Secondly, quite apart from the demand aspects of it, simply creating infrastructure is a good thing in its own right. Why are rich parts of the world richer? Or, even inside the country, why are some parts of the country richer than others? Simply because the richer people have access to better infrastructure. That is all the reason. If your electricity supply is not stable, and you do not have decent highways, you have no way of going in and out of airports. Your quality of life and productivity are going to be lower. Simply putting good infrastructure, particularly in parts of eastern Uttar Pradesh, northeast Bihar and so on, in itself will radically improve the quality of life and investment opportunities. You can certainly now set up a factory in places you could not before. Consequently, that in itself is crowding in, not just in the narrow sense that I do some investing so that I increase the demand for certain products and therefore somebody begins to invest and produce. That is the first round. The real kicker from investment is that I create a better city or better highways and it creates the multiplier effects of doing all kinds of things.

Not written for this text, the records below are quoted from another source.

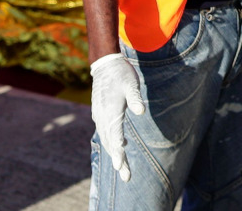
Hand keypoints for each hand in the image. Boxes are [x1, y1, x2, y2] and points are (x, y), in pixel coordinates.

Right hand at [90, 53, 144, 181]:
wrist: (105, 64)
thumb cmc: (121, 74)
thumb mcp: (131, 84)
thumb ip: (136, 99)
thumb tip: (141, 111)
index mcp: (111, 111)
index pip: (114, 135)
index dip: (118, 150)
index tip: (120, 164)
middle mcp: (103, 116)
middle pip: (110, 143)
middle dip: (118, 160)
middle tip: (126, 177)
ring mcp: (100, 115)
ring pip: (106, 139)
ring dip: (114, 154)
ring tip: (122, 168)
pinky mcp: (100, 113)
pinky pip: (105, 132)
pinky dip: (110, 142)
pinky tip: (118, 147)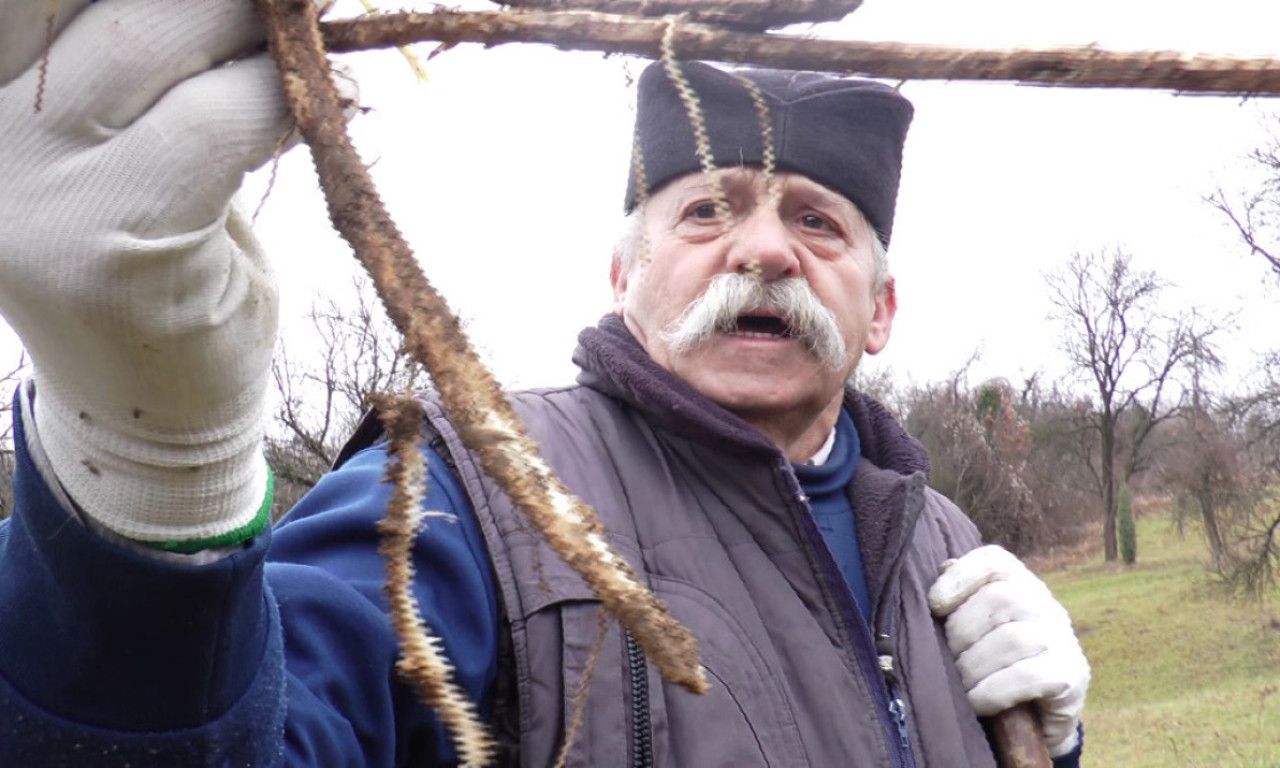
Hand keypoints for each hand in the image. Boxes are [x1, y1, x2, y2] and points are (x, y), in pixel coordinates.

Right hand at [0, 0, 292, 545]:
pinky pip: (214, 123)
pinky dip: (278, 98)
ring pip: (153, 35)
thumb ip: (142, 57)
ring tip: (310, 27)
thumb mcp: (120, 142)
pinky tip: (322, 101)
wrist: (147, 418)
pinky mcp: (106, 248)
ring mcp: (27, 193)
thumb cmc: (145, 262)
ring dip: (252, 22)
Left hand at [928, 545, 1088, 756]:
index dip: (960, 577)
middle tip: (948, 659)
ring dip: (974, 667)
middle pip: (999, 598)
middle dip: (961, 633)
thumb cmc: (991, 666)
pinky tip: (978, 702)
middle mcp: (1046, 604)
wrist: (1034, 721)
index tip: (935, 605)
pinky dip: (993, 691)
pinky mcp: (1072, 675)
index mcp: (1019, 584)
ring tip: (960, 685)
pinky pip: (1028, 676)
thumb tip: (943, 568)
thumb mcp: (973, 630)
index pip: (994, 561)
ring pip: (1012, 639)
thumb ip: (959, 599)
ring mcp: (1063, 638)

That is the real crux of it.

So you are not particularly concerned about the private sector investment being muted at the moment?

Under the circumstances of uncertainty, you will have [muted private investments]. There were two reasons on why it was already slowing prior to the Covid-19 crisis. One was that the banking system was being cleaned. There were no resources to do the investing. Two, there was a lot of overhang of excess capacity. Now, banks are genuinely cleaned up. They are much better capitalised. The capital markets have allowed companies to raise a lot of risk capital that can be leveraged. The financing part of it is sorted.

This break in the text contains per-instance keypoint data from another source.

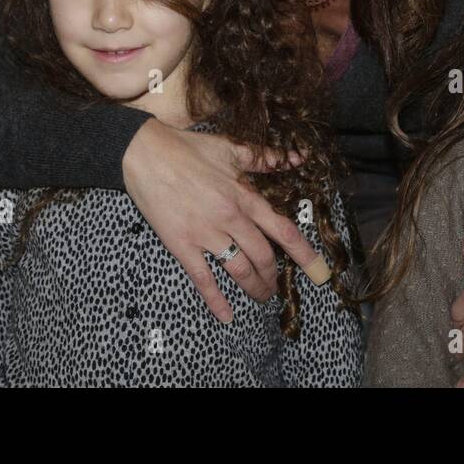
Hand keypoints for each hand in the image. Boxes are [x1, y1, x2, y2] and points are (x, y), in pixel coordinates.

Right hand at [121, 118, 324, 322]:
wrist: (145, 153)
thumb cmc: (187, 149)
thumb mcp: (231, 149)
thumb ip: (266, 158)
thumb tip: (297, 157)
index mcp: (244, 196)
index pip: (283, 230)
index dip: (304, 253)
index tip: (318, 270)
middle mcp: (230, 218)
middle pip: (263, 257)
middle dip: (273, 276)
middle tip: (276, 286)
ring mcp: (206, 234)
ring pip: (239, 270)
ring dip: (254, 288)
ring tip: (260, 296)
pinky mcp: (182, 245)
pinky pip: (203, 278)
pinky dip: (216, 300)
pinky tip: (226, 315)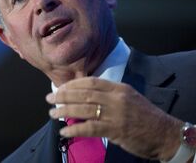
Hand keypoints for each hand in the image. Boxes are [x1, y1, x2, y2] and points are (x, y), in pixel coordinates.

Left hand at [46, 77, 181, 160]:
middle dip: (64, 95)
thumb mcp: (128, 97)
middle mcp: (115, 98)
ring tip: (52, 113)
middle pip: (83, 94)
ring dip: (64, 111)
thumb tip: (84, 97)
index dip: (72, 84)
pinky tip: (64, 131)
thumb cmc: (144, 116)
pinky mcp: (115, 130)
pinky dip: (75, 130)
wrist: (165, 133)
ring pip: (83, 109)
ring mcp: (115, 114)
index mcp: (118, 88)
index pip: (90, 82)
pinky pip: (90, 128)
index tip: (60, 88)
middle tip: (50, 98)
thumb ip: (108, 95)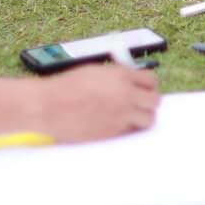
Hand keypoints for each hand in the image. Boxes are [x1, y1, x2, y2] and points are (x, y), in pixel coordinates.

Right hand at [39, 64, 160, 141]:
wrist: (49, 106)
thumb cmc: (67, 87)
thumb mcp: (95, 72)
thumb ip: (117, 76)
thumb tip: (132, 81)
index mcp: (121, 76)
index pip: (151, 80)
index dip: (148, 85)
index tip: (144, 89)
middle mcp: (125, 94)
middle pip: (155, 101)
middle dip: (149, 102)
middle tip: (141, 104)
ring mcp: (121, 115)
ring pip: (149, 119)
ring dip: (143, 118)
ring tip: (131, 117)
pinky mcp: (113, 132)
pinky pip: (131, 131)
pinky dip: (127, 129)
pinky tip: (115, 124)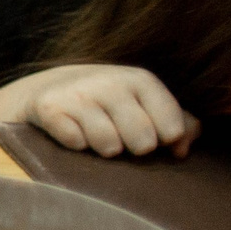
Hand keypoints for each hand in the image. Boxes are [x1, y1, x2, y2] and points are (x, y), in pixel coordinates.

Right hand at [23, 63, 199, 158]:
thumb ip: (176, 122)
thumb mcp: (144, 103)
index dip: (166, 141)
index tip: (157, 138)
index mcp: (140, 80)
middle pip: (143, 141)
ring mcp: (78, 94)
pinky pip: (75, 143)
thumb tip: (183, 149)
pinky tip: (73, 132)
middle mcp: (110, 82)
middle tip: (124, 140)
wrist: (47, 87)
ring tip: (99, 138)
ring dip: (105, 149)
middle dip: (135, 149)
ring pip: (109, 146)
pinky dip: (76, 145)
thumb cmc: (107, 101)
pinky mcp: (50, 108)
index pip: (172, 127)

The other thing is that there are some areas where the capacity utilisation is low, but even in those areas, I discovered that in almost every case it is not a demand problem. In some parts, like automobiles and two-wheelers, the problem is not that people do not want to buy these things. The problem is that there are no chips. It is not a demand problem. Similarly, it is not like people do not want to go on holiday. You are not allowing hotels to function. The moment you remove the supply-side bottlenecks, I think you will find a lot of investment coming back.

The finance minister has reiterated her commitment to bringing down the fiscal deficit in her budget speech. Given the situation that we are in right now and the uncertainties, how relevant do you think is the debate around fiscal consolidation versus fiscal expansion?

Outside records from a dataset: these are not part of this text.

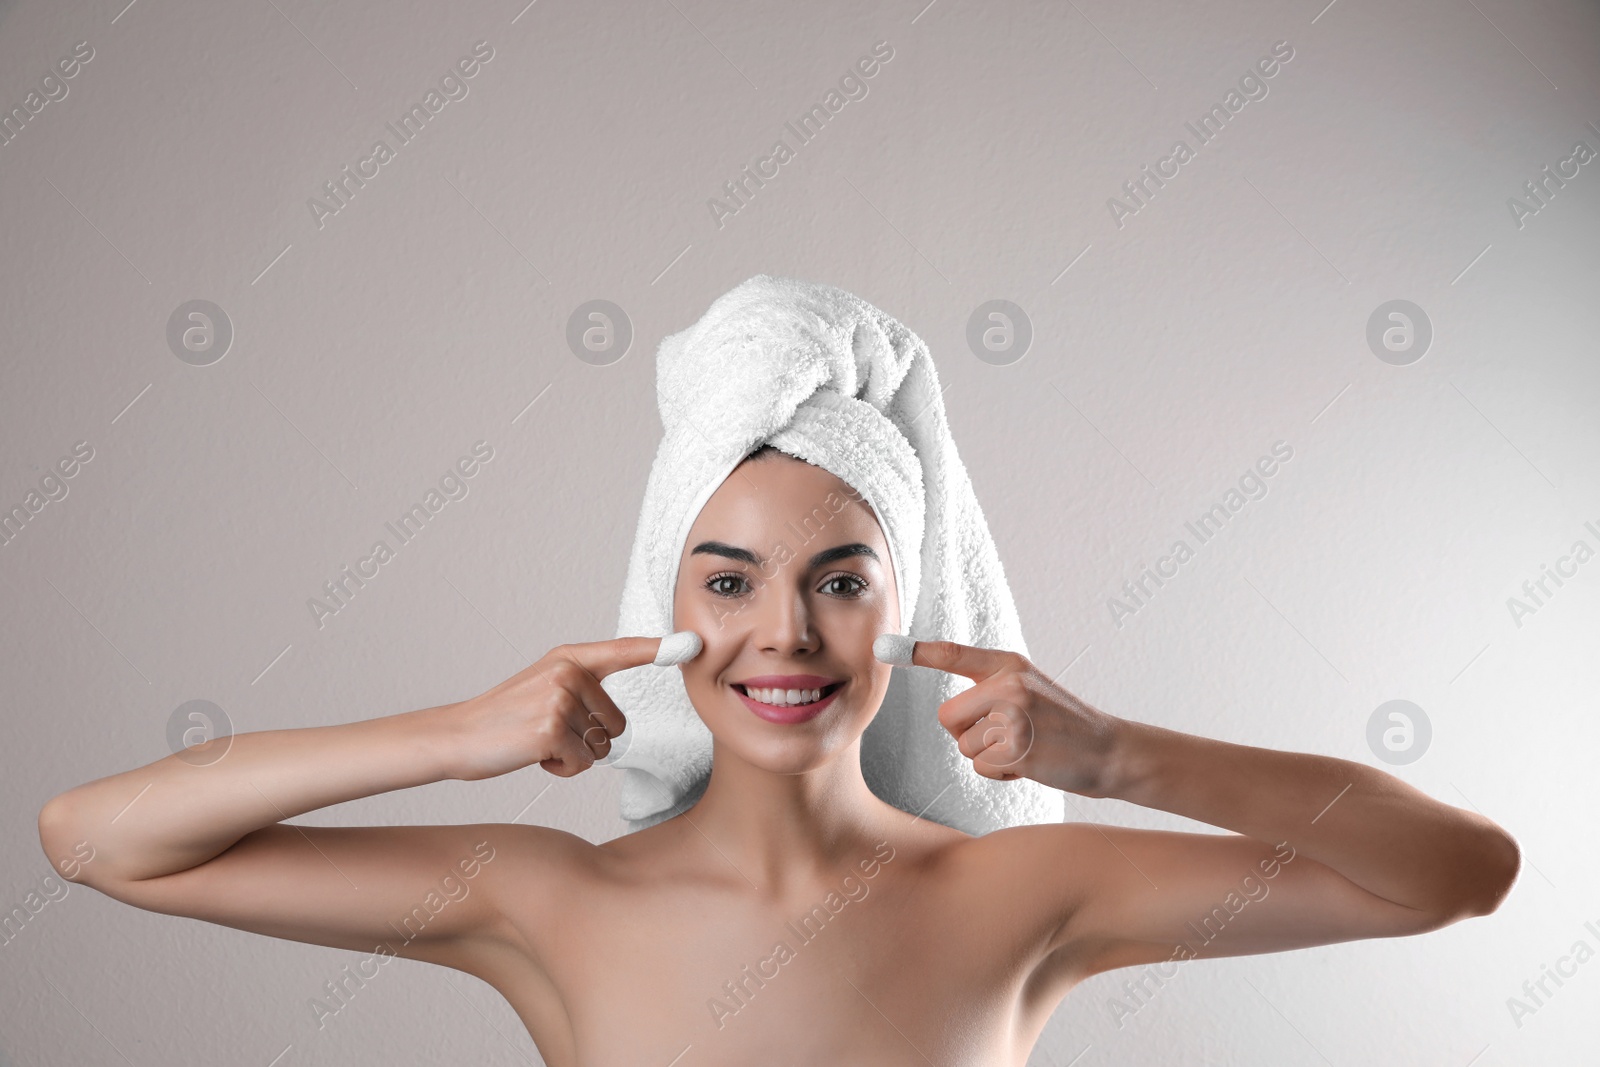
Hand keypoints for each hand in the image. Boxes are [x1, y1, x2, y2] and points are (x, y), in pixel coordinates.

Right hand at [449, 637, 662, 781]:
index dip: (658, 649)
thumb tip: (619, 713)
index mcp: (568, 658)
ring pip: (602, 747)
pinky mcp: (552, 729)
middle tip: (548, 732)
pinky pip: (583, 764)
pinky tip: (535, 756)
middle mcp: (568, 673)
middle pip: (618, 723)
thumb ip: (582, 686)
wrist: (458, 737)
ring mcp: (560, 699)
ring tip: (539, 743)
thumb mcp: (544, 686)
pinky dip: (561, 769)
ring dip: (574, 756)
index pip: (622, 650)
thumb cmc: (505, 719)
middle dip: (589, 739)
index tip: (690, 642)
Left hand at [909, 640, 1124, 796]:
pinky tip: (1030, 763)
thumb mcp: (1029, 686)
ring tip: (1024, 747)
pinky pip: (981, 767)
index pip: (955, 654)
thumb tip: (946, 703)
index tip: (885, 648)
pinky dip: (1000, 773)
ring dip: (988, 755)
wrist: (1107, 750)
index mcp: (1009, 665)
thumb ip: (990, 684)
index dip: (919, 652)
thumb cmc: (1060, 721)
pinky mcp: (1018, 750)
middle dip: (967, 733)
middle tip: (1006, 733)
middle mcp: (1009, 685)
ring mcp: (1014, 717)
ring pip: (964, 745)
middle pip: (948, 717)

It is a relevant debate but it is a trade-off. You have to make a trade-off between the fact that you have to provide some support to the economy. On the other hand, you cannot keep running fiscal deficits forever because obviously, that is not sustainable. It increases borrowing costs and causes inflation. It causes macro-economic distortions of various types. The key point is to signal that we do understand that there is a trade-off and over time we will consolidate. That is the sensible thing to do and that is also what we are doing. Last year [2020-21], we had gone up to nine per cent or so. It had gone up sharply. We then brought it down to 6.9 per cent. We will now bring it down to 6.5 per cent. And in the next few years, we will bring it down to 4.5 per cent. It is a clear route. We think removing the fiscal impulse by 0.5 per cent every year is something that the system can bear. At the same time, we are not doing it suddenly.

Experts have said that the revenue and divestment targets in this year’s budget are conservative. Do you agree with this assessment?

We have certainly been somewhat conservative, but do take into account that excise tax has been cut. But, even after taking that into account, some people may think we are being conservative, which may be the case. We are a conservative government. I would much rather under-promise and over-deliver. We did that last year too.